Che la deforestazione nei Paesi in via di sviluppo, in particolare Asia e Africa, ed il conseguente processo di urbanizzazione ed industrializzazione (in particolare allevamento intensivo), abbia favorito il passaggio all’uomo di tutti i virus di origine animale degli ultimi decenni (hiv, sars, ebola ed ora covid 19) è quanto si sa almeno dagli anni ‘80.

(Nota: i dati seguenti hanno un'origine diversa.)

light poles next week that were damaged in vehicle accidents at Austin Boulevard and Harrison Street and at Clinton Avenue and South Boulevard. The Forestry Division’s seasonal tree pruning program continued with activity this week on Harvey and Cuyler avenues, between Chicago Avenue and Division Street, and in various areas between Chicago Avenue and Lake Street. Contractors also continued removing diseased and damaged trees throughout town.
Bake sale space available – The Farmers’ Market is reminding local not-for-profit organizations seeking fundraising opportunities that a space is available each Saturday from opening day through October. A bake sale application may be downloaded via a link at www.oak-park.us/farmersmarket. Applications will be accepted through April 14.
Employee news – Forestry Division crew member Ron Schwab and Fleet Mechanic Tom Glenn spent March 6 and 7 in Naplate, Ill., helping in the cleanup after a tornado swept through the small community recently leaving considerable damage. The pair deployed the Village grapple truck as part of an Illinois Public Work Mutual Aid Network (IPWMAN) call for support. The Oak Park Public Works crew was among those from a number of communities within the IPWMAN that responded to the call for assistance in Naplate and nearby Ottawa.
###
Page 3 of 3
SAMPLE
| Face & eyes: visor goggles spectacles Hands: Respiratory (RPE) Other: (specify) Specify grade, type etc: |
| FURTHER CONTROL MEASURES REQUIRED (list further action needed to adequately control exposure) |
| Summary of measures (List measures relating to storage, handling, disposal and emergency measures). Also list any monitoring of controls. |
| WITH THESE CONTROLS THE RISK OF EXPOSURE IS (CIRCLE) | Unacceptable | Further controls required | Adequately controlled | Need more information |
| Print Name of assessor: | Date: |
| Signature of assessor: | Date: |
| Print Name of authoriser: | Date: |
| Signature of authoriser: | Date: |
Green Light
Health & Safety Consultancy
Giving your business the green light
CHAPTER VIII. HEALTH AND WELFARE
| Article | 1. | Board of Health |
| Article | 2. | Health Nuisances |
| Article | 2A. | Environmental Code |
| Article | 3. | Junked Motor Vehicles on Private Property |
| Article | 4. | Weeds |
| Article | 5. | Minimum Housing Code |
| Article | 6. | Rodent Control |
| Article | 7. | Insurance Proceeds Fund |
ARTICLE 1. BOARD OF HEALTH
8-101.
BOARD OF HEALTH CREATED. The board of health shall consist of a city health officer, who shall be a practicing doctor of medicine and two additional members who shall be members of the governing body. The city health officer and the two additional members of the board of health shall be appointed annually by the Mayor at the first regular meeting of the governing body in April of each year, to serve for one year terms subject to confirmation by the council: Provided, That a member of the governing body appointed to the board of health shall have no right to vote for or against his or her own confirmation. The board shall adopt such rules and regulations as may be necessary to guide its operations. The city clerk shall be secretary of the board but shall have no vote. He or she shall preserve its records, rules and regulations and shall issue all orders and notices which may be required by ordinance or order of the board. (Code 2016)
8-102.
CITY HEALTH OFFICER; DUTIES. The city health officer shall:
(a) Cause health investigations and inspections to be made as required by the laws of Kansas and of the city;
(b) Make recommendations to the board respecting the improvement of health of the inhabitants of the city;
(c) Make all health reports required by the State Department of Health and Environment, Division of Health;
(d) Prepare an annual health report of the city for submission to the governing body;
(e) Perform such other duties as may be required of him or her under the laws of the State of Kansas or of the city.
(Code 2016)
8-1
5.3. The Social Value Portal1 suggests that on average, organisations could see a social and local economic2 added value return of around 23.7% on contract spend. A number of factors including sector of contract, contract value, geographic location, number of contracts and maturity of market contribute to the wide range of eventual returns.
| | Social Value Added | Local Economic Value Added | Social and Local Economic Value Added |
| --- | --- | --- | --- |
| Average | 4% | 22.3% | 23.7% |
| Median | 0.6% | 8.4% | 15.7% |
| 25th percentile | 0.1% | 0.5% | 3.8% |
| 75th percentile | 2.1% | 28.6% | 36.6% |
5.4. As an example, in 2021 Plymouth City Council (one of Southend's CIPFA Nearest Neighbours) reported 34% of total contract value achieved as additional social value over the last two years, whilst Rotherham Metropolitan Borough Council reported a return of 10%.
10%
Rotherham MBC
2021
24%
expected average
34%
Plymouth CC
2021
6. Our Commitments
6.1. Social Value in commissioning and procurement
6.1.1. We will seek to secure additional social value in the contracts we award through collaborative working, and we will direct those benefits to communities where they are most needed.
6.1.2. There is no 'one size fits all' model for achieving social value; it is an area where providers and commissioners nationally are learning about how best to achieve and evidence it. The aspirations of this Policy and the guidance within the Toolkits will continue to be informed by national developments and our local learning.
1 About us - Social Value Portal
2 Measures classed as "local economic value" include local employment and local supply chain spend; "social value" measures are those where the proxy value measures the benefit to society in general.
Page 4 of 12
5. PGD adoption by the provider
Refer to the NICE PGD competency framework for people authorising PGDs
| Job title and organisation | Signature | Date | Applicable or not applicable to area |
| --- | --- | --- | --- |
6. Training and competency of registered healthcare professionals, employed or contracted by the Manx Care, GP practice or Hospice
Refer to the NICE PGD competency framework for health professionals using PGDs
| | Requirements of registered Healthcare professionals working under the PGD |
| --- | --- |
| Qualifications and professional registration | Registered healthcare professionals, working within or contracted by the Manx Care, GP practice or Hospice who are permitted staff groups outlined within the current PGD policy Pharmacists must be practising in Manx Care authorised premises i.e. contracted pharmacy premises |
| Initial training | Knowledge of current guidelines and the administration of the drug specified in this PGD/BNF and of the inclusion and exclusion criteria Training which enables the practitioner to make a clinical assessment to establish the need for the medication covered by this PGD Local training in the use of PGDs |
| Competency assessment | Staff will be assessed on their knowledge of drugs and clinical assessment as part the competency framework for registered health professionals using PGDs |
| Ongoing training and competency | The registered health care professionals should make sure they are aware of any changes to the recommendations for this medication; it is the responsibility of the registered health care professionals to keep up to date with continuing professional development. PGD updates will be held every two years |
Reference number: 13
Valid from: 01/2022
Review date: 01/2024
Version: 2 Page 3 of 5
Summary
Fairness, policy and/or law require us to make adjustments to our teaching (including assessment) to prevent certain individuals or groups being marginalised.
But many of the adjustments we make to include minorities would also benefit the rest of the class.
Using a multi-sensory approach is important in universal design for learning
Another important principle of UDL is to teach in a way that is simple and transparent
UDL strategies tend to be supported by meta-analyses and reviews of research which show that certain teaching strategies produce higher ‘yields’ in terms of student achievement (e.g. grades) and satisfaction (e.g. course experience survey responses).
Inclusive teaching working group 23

Diversi libri, film e saggi, avevano presagito scenari distopici. Libri come “The eyes of darkness” (di Dean Koontzdel 1981) o film come “Contagion” (di Steven Soderbegh del 2001) raccontano proprio di pandemie che partono dalla Cina e sono trasmesse all’uomo tramite i vettori degli animali.

Come ormai in tutta Italia, ormai anche in buona parte dell’Europa e del mondo, piazze e strade sono vuote in città dall’aspetto spettrale.

Allo stato attuale sono circa tre miliardi le persone (più di un terzo dell’intera popolazione mondiale) attualmente interessate da misure di quarantena (l’India è il Paese che conta il maggior numero di abitanti sottoposti a misure di isolamento).

Da Wuhan, in Cina, dove tutto è cominciato, le drastiche misure adottate dal Governo hanno ridotto il numero dei contagi (fino al “fatidico” 0) nel giro di circa due mesi. Nelle altre regioni della Cina si è appena usciti da una quarantena imposta dal Governo addirittura con droni che hanno controllato le “uscite” dei cittadini, invitandoli a rientrare nelle loro abitazioni. Solo da qualche giorno hanno riaperto i negozi di generi alimentari e ripreso a circolare i trasporti pubblici.

Il coronavirus, nelle fasi iniziali della sua espansione globale, ha colpito prima la Corea del sud e poi l’Iran. Nel primo di questi due Paesi è stata lanciata l’app che mappa sul cellulare tutti i casi censiti dei contagiati (mantenendo la privacy) nei paraggi dell’utente.

L’Italia, in prima linea nella lotta al virus, è in Europa, insieme alla Spagna, il paese con il più alto numero di contagi.

Anche il resto dell’Europa, oggi, è però interessata dalle stesse gravi misure adottate in Italia (con ben tre decreti consecutivi). In particolare in Inghilterra, dopo un’iniziale “sottovalutazione” del fenomeno, il premier Boris Johnson ha adottato il lockdown in conseguenza dell’aumento del numero dei contagi (tra cui egli stesso e il principe Carlo).

Scaffali vuoti in un supermercato di Londra (foto: sky tg 24)

Negli Stati Uniti il presidente Donald Trump ha stabilito un’immissione di moneta pari a 2.000 miliardi di dollari.

Mentre anche i paesi africani, per cui le Nazioni Unite stanno adottando apposite misure, non sono stati risparmiati dal virus.